Hold-ups with paperwork on the part of the NHS and local authorities are stopping elderly people being discharged quickly from hospitals into care homes.

That’s the message from the boss of a home in Colwyn Bay who says that delays in the preparation of formal care assessments of patients can often leave them blocking vital hospital beds.

Clive Nadin, registered manager and owner of the Abbey Dale House home and a member of influential representative body Care Forum Wales which champions the interests of over 450 care organisations across the country, said: “Nursing beds in the Conwy county area are in very short supply due to recent home closures. In fact, we’ve lost nearly a third of our nursing beds in just the past year.

“That means it’s very difficult to find beds and those available are being filled quickly.

“The problem is that it can take quite a long time to transfer people out of hospital and into homes likes ours because of hold-ups with the paperwork – the assessments of patients’ care requirements that are done by the NHS and the health board – and that means people are being left for days longer than necessary on hospital wards.

“It’s becoming a major headache for us and, I know, for other people in the care sector right across Wales.

“I recently had a case where I went into a local hospital to do my side of the assessment of a patient on a Friday but the person wasn’t eventually transferred until the following Tuesday.
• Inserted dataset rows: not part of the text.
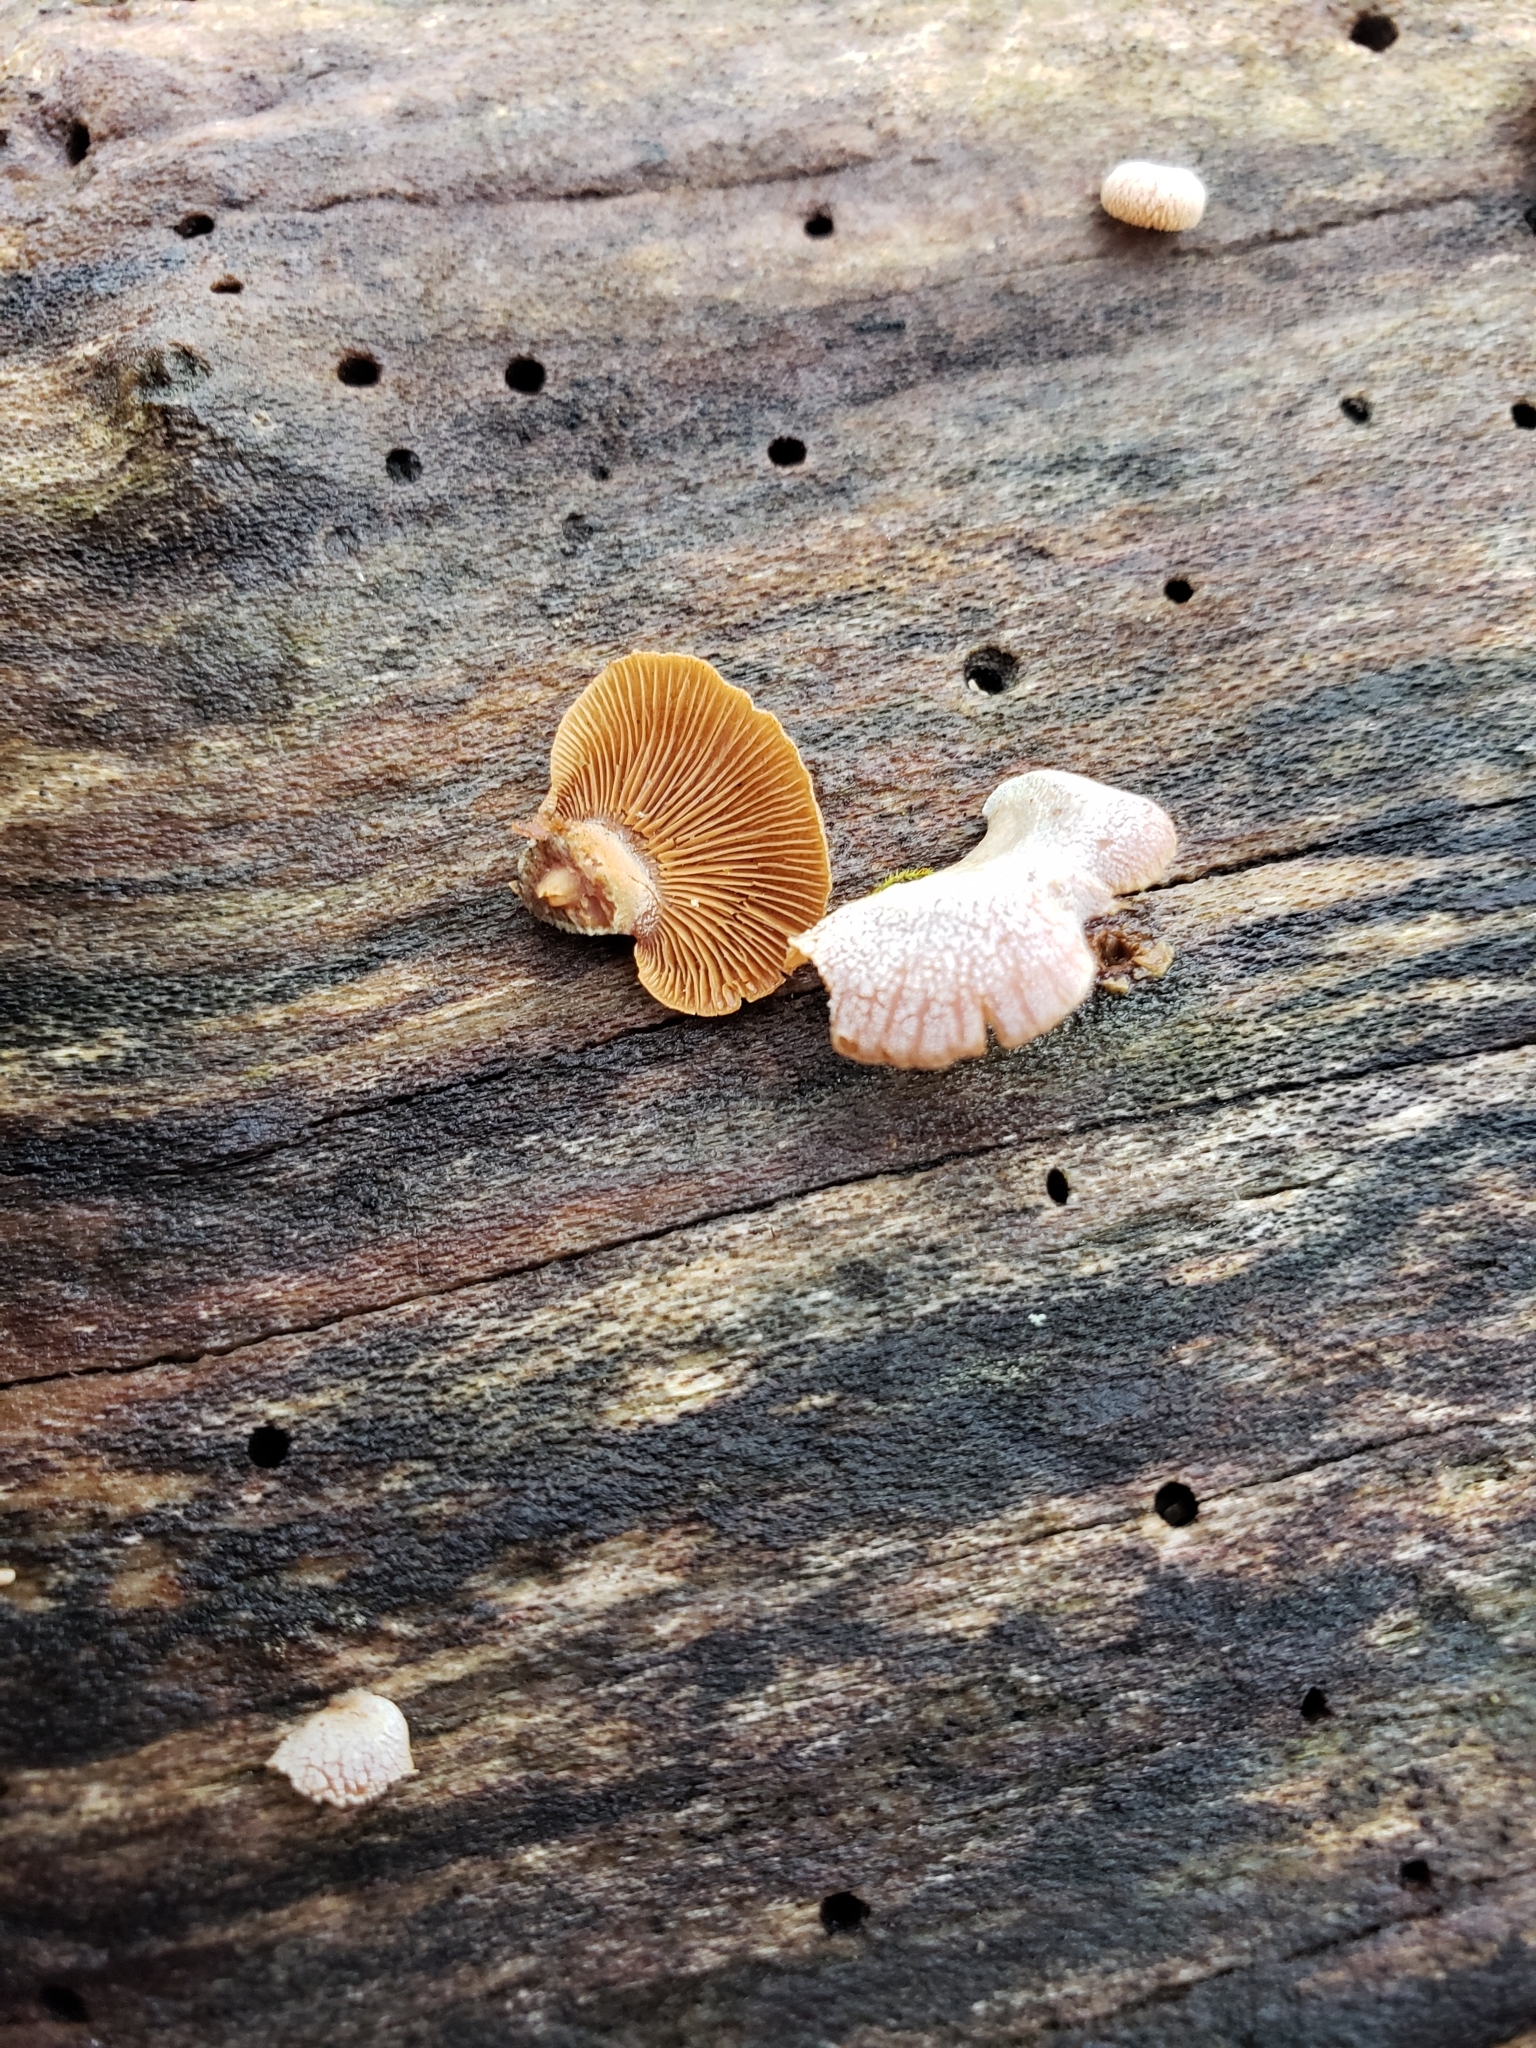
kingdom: Fungi
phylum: Basidiomycota
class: Agaricomycetes
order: Agaricales
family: Mycenaceae
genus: Panellus
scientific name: Panellus stipticus
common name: Bitter oysterling
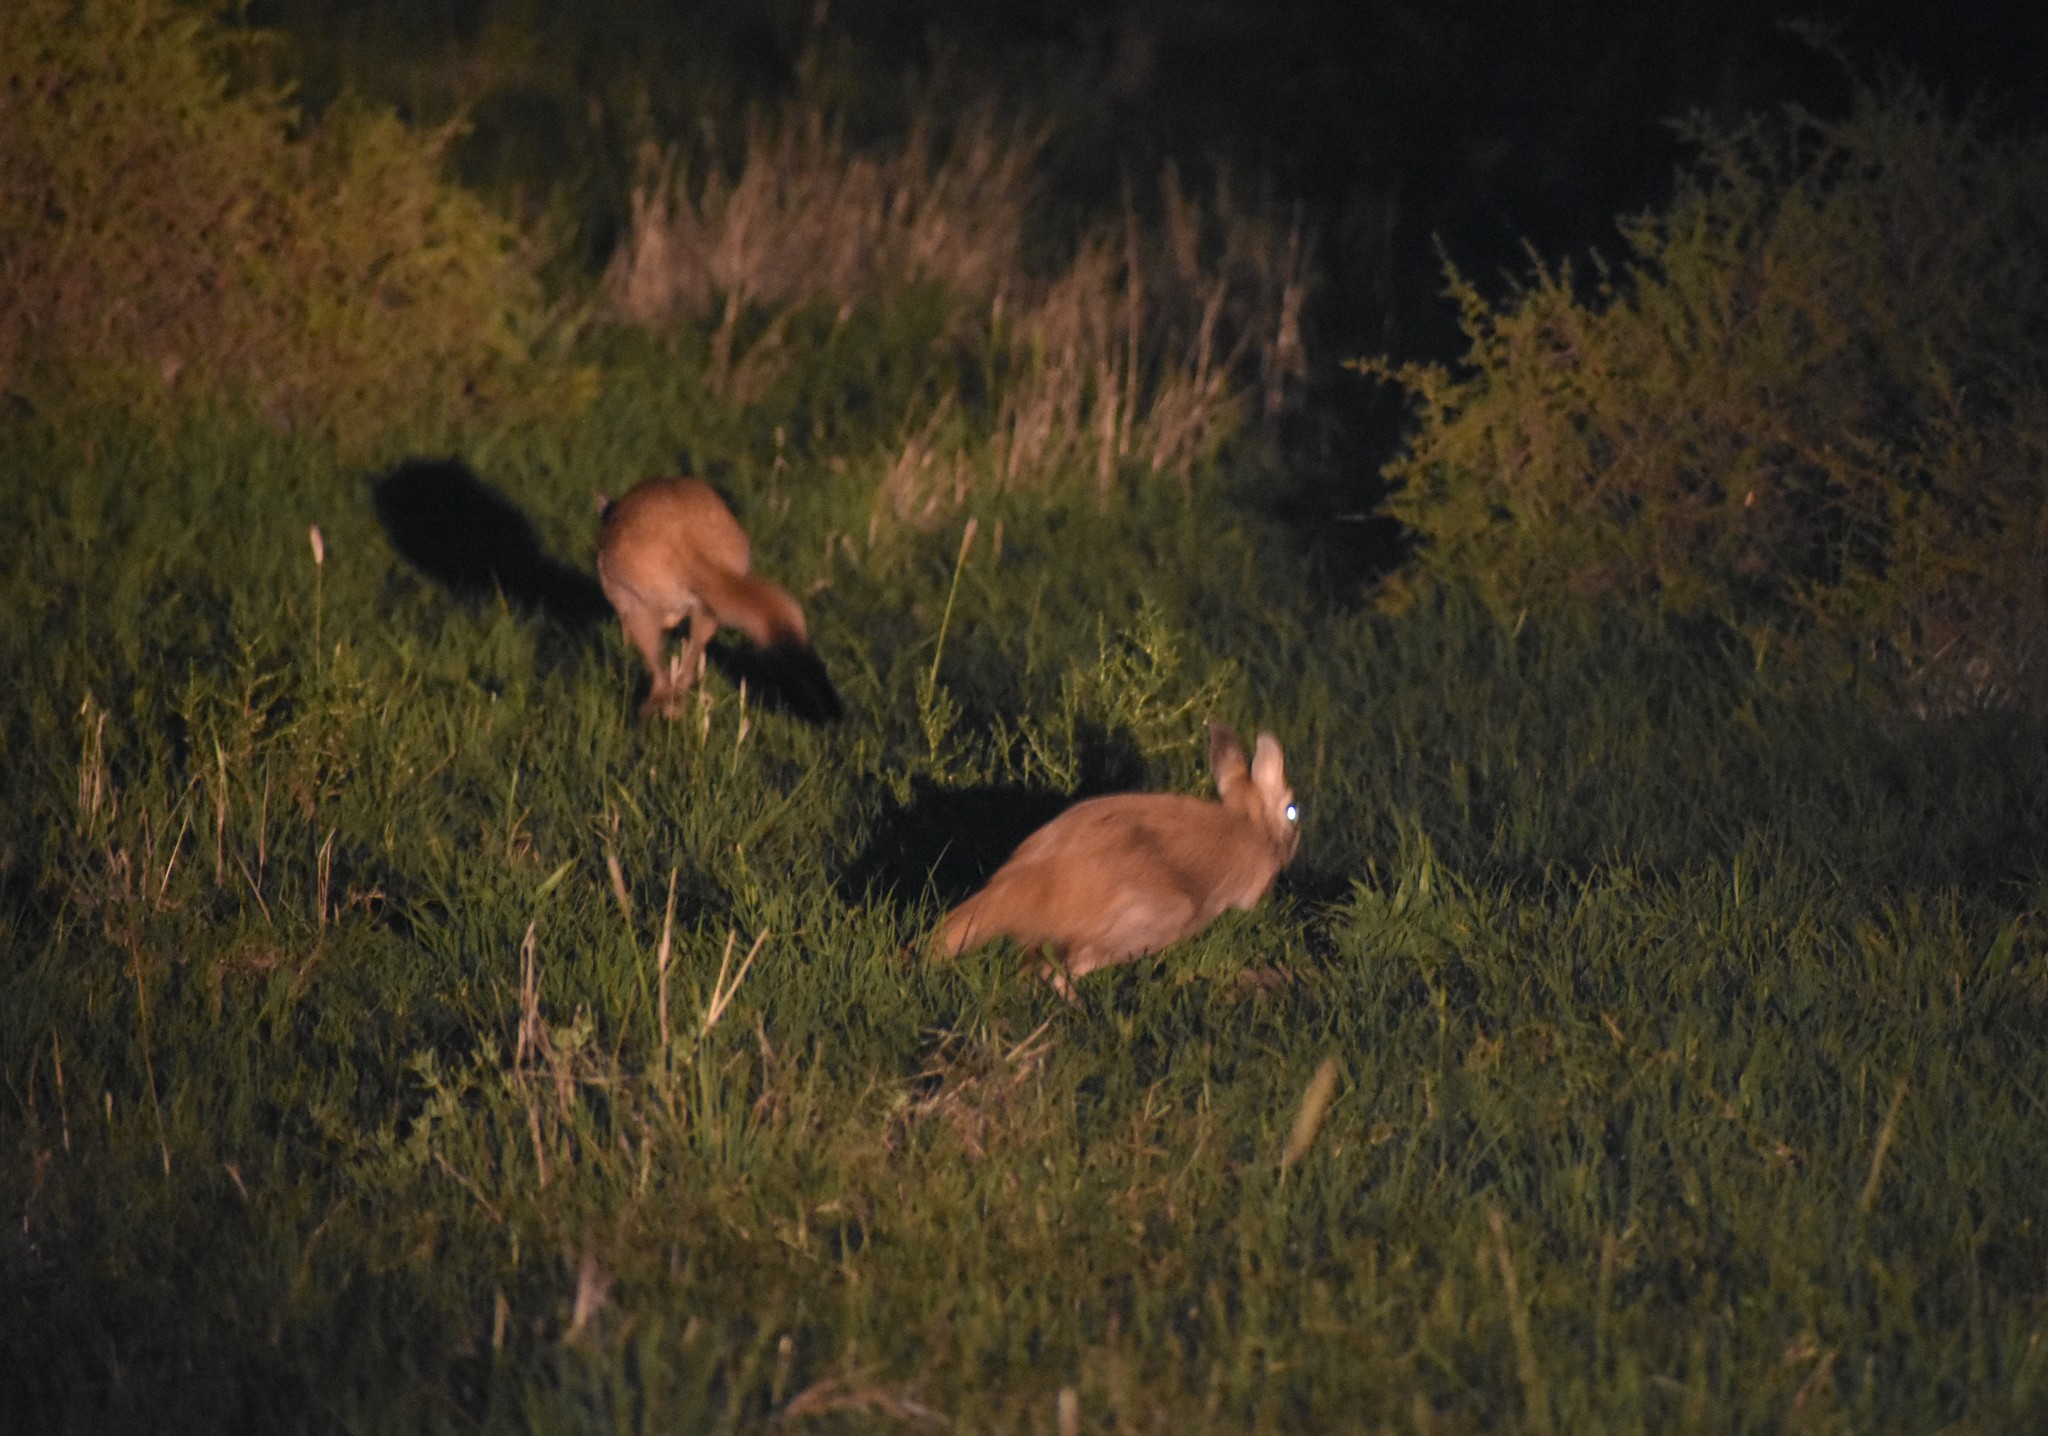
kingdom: Animalia
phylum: Chordata
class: Mammalia
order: Rodentia
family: Pedetidae
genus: Pedetes
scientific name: Pedetes capensis
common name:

In fact, the discharge should have taken place a day earlier than it did.”

Mr Nadin said another problem facing the care sector at the moment was the wave of flu cases sweeping the country.

He explained: “We have 28 residents aged up to 102 but luckily sickness levels amongst them aren’t too bad at the moment. However, seven or eight of our 35 staff have had the flu.

“That’s a problem for us as it means we’ve had to arrange cover by using agency staff, and the agencies themselves are struggling as their staff have also been hit by the flu.

“I understand our local hospitals like Glan Clwyd and the community hospitals in Colwyn bay and Llandudno are also struggling.

“We face something like this at about this time every year but this year things have been particularly bad as there have been a couple of strains of flu going around – the Australian one which can be pretty bad and Japanese. We’ve also potentially got a third strain, French, coming so we’ll have to see what happens.”

Mr Nadin said that staff morale was becoming a factor at care homes across Wales.

He said: “We’re under increasing pressure in the care sector as a whole because finances are very tight.

“The amount of money we get from the Welsh Government via local authorities and the health board to run the homes means we are not able to pay our staff as much as the NHS.

“Although they do an extremely hard job we can only pay them £7.50 an hour, which is £1 an hour less than they’d get working in the health service. It’s a dual standard, really.

“I’m about to lose one of my staff to the NHS simply because they are paying more.

“Staff morale at my home and throughout the sector is also being hit by the fact there are more opportunities in the NHS than a smaller care home.”